Remarked federal investigator James Flanagan, who had monitored Local 54 in its dark days, “It was not run with the members in mind.”
To top it off, federal authorities charged that when Local 54 official Albert Daidone and mobster Raymond “Long John” Martorano were on trial for the murder of roofers’ union leader John McCullough because allegedly McCullough was attempting to grab control of the bartender’s union local from Scarfo, $175,000 was embezzled from the union’s benefit fund to pay for legal fees.
The culture of corruption eventually found its way to the mayor’s office. When he was elected mayor of Atlantic City in 1982, Michael J. Matthews met privately with Leonetti and other Scarfo associates…perhaps to express his gratitude for the bulging envelope containing $125,000 in campaign cash. Matthews, originally from small-town Pennsylvania and with a business degree from American University, found himself in Scarfo’s pocket, and decided to make the best of it. The mayor turned a blind eye to the restaurant shakedowns and to various shady real estate transactions that were made in the midst of creating Atlantic City’s casino skyline. While under federal investigation, it was found that Matthews had close dealings with Scarfo for years before he was elected mayor; their go-between was Local 54 organizer Frank Lentino. Matthews was formally charged with extorting $668,000 from two Atlantic city businesses and taking $14,000 in bribes from an undercover FBI agent. Voters recalled him in a 1984 referendum. In 1985 Matthews was sentenced to 15 years in federal prison. He was paroled in 1990.
Endgame
1989 – Scarfo is sentenced to 14 years for extortion and 55 years on RICO charges. It is tantamount to a life sentence.

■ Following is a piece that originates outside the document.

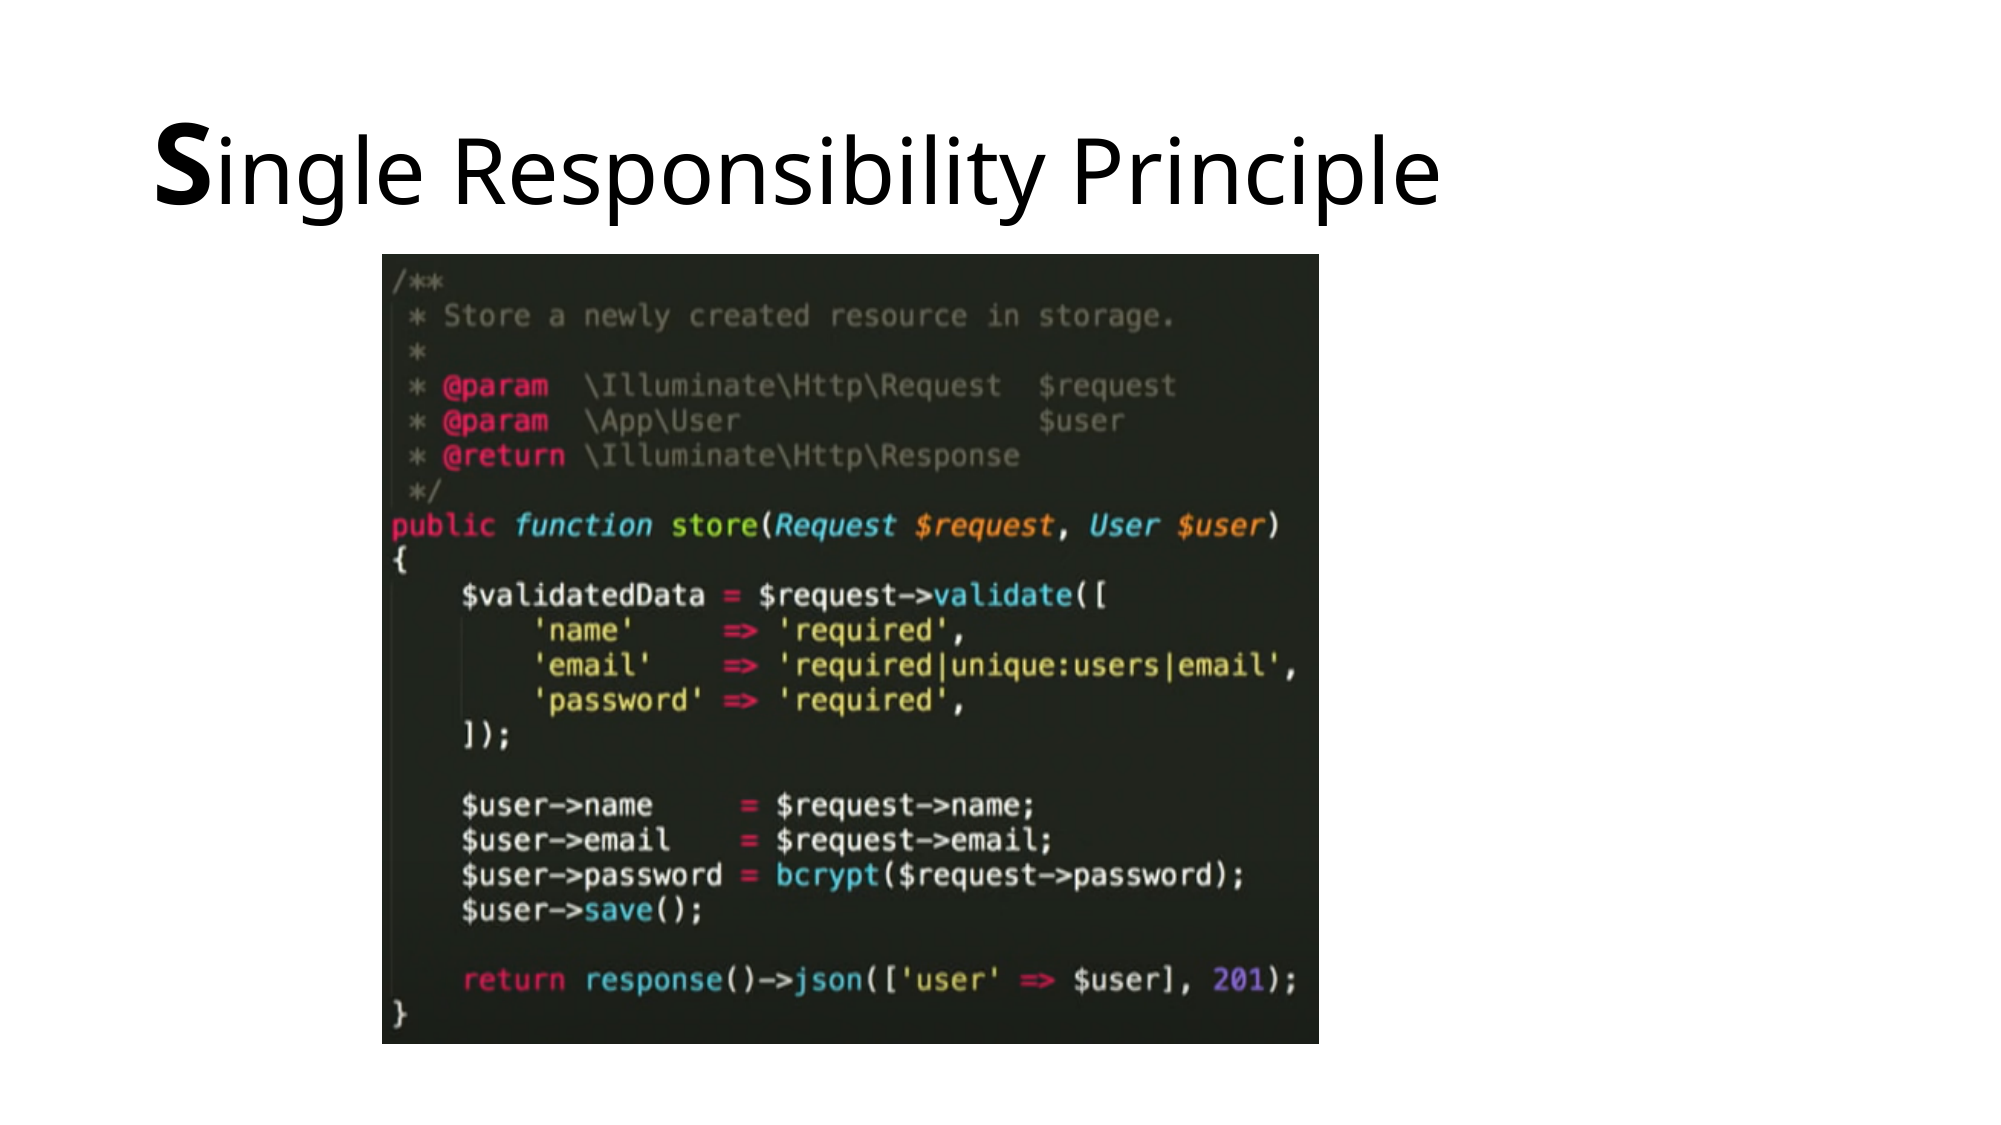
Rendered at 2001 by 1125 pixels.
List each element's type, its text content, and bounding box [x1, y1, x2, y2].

title Single Responsibility Principle [137, 59, 1863, 278]
picture [382, 254, 1319, 1044]
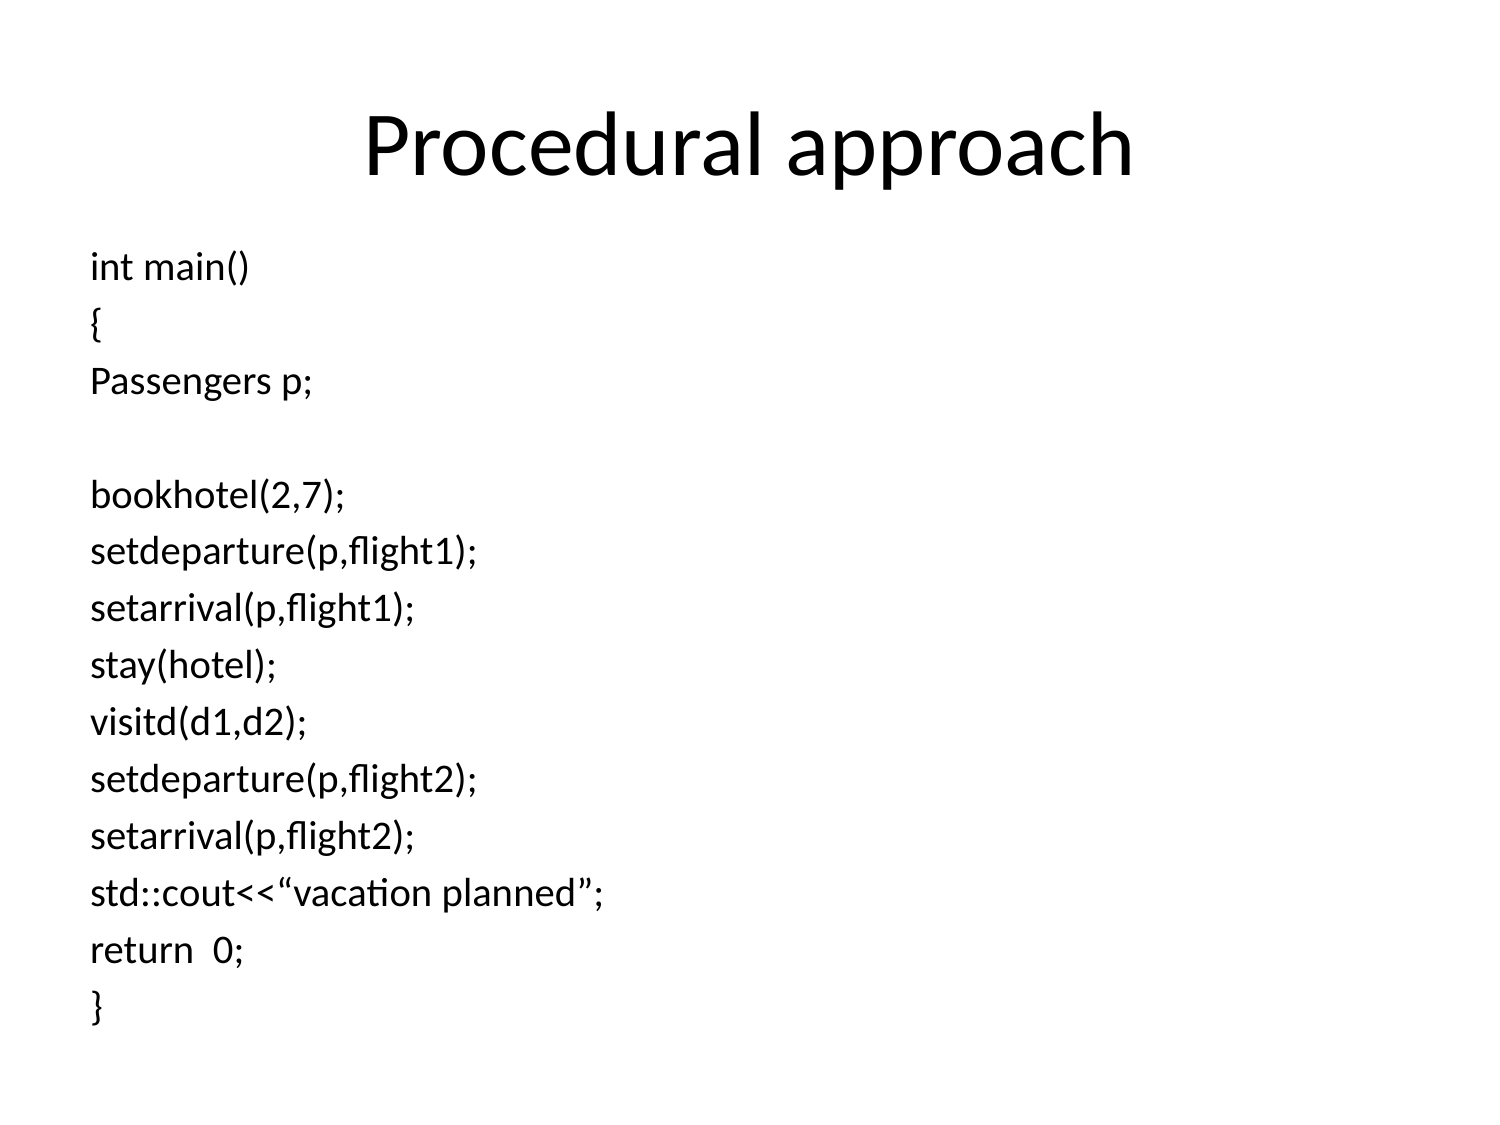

1990 – US Attorney General Dick Thornburgh files a sweeping federal anti-racketeering suit against Bartender’s Local 54, seeking a government takeover of the union. All union officers handpicked by Scarfo are fired.
1995 – UNITE (the Union of Needletrades, Industrial & Textile Employees) is formed in a merger involving two old-time textile unions.
2003 – UNITE and the Hotel Employees Restaurant Employees Union (HERE) work together on the Immigrant Workers Freedom Ride and other organizing actions.
2005 – HERE and UNITE merge to form UNITE-HERE. The union would settle contracts for over 60,000 workers in 400 hotels in North America.
And in 2012, members of UNITE-HERE Local 54 voted overwhelmingly to approve a new three-year contract with eight Atlantic City casinos. Among the provisions that are being enjoyed by the 14,000-member local: a continuation of free health care and the preservation of its employer-sponsored defined benefit pension plan.
Local 54’s storybook ending can make you feel that good things can happen for people who play by the rules. For Detroit retirees, for public employees in each and every state, and for workers everywhere who want a secure retirement, it will also require a little bit of pluck.
My advice to them: Fight for what’s yours.